Рассматривая главные аргументы сторонников «основного принципа социализма», согласно которым более производительный труд должен, по Марксу, более высоко оплачиваться и что квалифицированный труд «многократно» превосходит по своему значению для общества труд неквалифицированный, Варга выдвигал два возражения против этих аргументов. Во-первых, Маркс никогда не уточнял того, сколько времени должен длиться переход от «от оплаты по труду» к коммунизму; но во всяком случае он «конечно, не думал о сроке в 46 лет, которому не видно конца». Во-вторых, Маркс оставлял открытым вопрос о допустимых разрывах в оплате труда различных категорий работников. Комментируя положения Маркса о неравной оплате за неравный труд, Ленин утверждал, что «товарищи, освобождённые от физического труда, должны получать вдвое больше квалифицированного рабочего — не более». Между тем в начале 60-х годов «рабочий совхоза зарабатывал в месяц 30—50 рублей; академик приблизительно 1000 рублей, т. е. в 20—30 раз больше» [510].

Нетрудно убедиться, что Варга, исходя из основных положений марксистско-ленинской теории, очищенной от сталинистских напластований, приближался в этом вопросе к позиции Троцкого, подчеркивавшего в 30-е годы, что «по условиям повседневной жизни, советское общество уже сейчас делится на обеспеченное и привилегированное меньшинство и прозябающее в нужде большинство, причем на крайних полюсах неравенство принимает характер вопиющих контрастов» [511].

Размышления Варги совпадают с положениями Троцкого и в той их части, где речь идёт о причинах, по которым в СССР не велась разработка статистики доходной и имущественной дифференциации.

Троцкий подчеркивал, что сталинская бюрократия, страшась обнажения реальной природы существующих социальных отношений, камуфлирует их понятиями, взятыми из социалистического словаря, прибегает не только к судебным, но и к статистическим подлогам.

«Казалось бы, в рабочем государстве данные о реальной заработной плате должны бы особенно тщательно изучаться; да и вся вообще статистика доходов, по категориям населения, должна бы отличаться полной прозрачностью и общедоступностью. На самом деле как раз область, затрагивающая наиболее жизненные интересы трудящихся, окутана непроницаемым покровом. Бюджет рабочей семьи в Советском Союзе, как это ни невероятно, представляет для исследования несравненно более загадочную величину, чем в любой капиталистической стране. Упорное молчание на этот счёт источников и авторитетов так же красноречиво, как и их щеголянье ничего не говорящими суммарными цифрами» [512]. Суммарные, равно как и средние цифры заработной платы, доходов и т. д., которыми пользуется советская статистика,— это арифметические фикции, призванные замаскировать жестокое и всевозрастающее неравенство в уровне жизни. В цивилизованных странах этот метод давно оставлен, поскольку уже не способен никого обмануть.

#### Предоставленный материал:
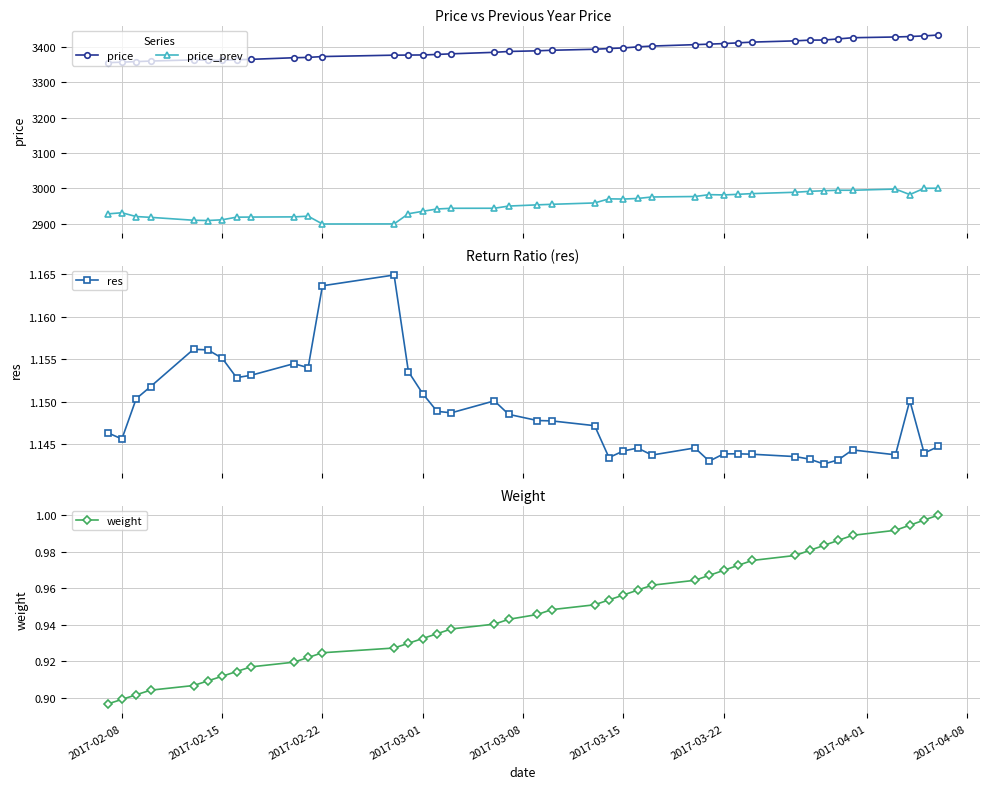

What is the lowest value of the price_prev series?

2899.1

#### Ваше задание:
Продолжите текст о неравенстве в оплате труда в СССР, начиная сразу после его последнего предложения.

#### Ответ к задаче:
Спустя четверть века Е. Варга также констатировал, что в Советском Союзе не существует никакой статистики, касающейся распределения доходов по различным слоям населения. Поэтому никто не знает, каковы реальные доходы тех, кто принадлежит к правящему слою — верхушке бюрократии; как велика доля национального дохода, которую получает бюрократия [513].

Сокрытие данных о социально-имущественной дифференциации призвано было замаскировать источники несправедливого неравенства, которые в основном сводились к следующему:

1) объём и качество труда, особенно в тех сферах, где трудно выработать критерии его объективной оценки, определялись не профсоюзами и другими органами рабочего самоуправления, а бюрократией, волевым способом устанавливающей тарифы и расценки;

2) труд приравнивался к социальному статусу, т. е. оплата в зависимости от объёма и квалификации труда подменялась произвольно устанавливаемыми статусными привилегиями.

Эти привилегии жёстко ранжировались и в среде самой бюрократии, т. е. устанавливались в соответствии с формальным рангом аппаратчика. Сообщая о значительном повышении партмаксимума, корреспондент «Бюллетеня» добавлял: «Кроме того, имеется несколько „максимумов“: дифференциация самая тонкая. Например, член ЦК профсоюза получает меньшее жалованье, чем член президиума того же ЦК. Между тем оба работают рядом и на одинаково ответственной работе. То же самое с получением продуктов: здесь в среде ответственных работников устроены десятки категорий. Всё это не только углубляет неравенство, но и создает новый дополнительный стимул для продвижения вперед по бюрократической лестнице» [514].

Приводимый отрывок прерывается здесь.